Anyway, I don’t know if I accidentally left my radio off one day and that was the day they came to look at the place, or if maybe the blaring music coming from the other side of the wall didn’t clue them in. I don’t know. I am so upset, I have been crying all day, just at the thought of what I have in store for me with new neighbors. My blood pressure has to be through the roof, and I feel like I want to barf. Todd tried to say that they might be nice, but the situation we’re in doesn’t lend itself to prolonged “niceness.” The first time they have a fight, or turn their stereo up past 20, I am going to freak out. And I will spend the next however long living with the feeling that someone can hear every word I say. For someone with my paranoid tendencies this is not conducive to happy and peaceful living.

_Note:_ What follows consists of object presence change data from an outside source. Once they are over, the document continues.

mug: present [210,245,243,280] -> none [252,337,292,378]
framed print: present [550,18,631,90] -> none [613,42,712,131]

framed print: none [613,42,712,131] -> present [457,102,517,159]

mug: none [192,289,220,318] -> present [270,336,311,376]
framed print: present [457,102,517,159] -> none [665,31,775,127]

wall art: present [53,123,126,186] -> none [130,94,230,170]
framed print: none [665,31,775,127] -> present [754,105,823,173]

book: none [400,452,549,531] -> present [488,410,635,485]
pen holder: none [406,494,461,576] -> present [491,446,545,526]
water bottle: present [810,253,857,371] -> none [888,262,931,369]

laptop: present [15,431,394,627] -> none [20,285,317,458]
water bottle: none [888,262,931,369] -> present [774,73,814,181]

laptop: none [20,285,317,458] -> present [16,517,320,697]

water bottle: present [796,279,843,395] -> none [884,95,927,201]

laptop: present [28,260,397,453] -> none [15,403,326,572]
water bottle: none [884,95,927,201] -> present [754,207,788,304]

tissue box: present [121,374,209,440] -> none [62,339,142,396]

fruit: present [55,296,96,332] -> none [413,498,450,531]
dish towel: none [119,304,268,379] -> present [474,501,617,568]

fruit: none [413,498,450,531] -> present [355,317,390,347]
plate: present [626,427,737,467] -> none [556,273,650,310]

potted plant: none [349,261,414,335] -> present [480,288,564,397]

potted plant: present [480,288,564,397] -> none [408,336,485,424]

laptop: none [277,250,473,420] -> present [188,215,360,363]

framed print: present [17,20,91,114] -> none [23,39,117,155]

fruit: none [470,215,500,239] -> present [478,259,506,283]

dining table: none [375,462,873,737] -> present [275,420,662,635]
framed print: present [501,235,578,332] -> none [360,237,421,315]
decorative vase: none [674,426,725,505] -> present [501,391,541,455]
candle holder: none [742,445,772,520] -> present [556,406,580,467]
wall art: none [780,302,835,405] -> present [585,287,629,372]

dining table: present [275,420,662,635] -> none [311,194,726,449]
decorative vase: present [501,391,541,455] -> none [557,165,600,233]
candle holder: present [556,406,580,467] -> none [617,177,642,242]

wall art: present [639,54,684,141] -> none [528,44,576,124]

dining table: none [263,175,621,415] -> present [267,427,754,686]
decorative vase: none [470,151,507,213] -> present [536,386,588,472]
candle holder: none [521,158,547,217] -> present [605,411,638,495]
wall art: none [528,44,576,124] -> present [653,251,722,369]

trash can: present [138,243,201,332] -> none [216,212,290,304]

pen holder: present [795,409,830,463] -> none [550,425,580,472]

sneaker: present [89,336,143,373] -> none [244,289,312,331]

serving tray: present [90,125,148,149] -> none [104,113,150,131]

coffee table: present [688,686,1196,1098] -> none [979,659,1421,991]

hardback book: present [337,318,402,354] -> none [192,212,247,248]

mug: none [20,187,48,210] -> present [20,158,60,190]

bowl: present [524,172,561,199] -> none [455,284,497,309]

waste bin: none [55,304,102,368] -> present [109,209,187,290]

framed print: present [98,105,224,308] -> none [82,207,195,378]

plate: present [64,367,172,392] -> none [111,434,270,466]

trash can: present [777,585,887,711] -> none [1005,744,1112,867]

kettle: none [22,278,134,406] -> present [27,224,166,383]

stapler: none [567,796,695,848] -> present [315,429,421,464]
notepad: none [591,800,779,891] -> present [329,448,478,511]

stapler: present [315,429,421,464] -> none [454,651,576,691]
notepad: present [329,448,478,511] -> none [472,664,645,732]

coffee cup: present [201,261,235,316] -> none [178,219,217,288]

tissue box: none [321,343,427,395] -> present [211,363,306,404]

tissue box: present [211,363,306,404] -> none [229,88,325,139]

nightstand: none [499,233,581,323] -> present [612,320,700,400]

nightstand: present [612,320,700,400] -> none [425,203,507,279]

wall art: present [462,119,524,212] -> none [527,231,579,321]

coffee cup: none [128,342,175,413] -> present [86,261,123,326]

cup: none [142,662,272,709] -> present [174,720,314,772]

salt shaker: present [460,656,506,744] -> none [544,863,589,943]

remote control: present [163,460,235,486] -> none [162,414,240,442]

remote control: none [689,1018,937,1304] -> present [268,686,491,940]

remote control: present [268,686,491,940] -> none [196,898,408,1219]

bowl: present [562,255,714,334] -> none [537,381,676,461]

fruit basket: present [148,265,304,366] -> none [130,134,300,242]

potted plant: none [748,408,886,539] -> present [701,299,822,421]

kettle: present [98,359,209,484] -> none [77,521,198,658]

And wouldn’t you know it, just when I let my guard down and thought “Ok, things at work are marginally better, maybe my life isn’t the biggest shithole in the history of the world after all.” And then bam, the peace and quiet of my home gets snatched from my grasp, probably permanently. I try to look on the bright side. I try not to be pessimistic, but for FUCK’S SAKE, something is always happening to me. I have no peace, and I don’t think I ever will. And somehow I am sure it’s all my fault, like I have the wrong attitude or something.
Anyway, they were only moving some stuff today it seems like, and are not there now. I haven’t met them yet, obviously. I don’t have the heart for it, and I am a little afraid that I would freak out on them.
One day I will accept completely that bad shit is constantly happening to me (and always will) and that I should give up on wanting to be happy and just appreciate fucking sunbeams and shit. But that day is not today, apparently.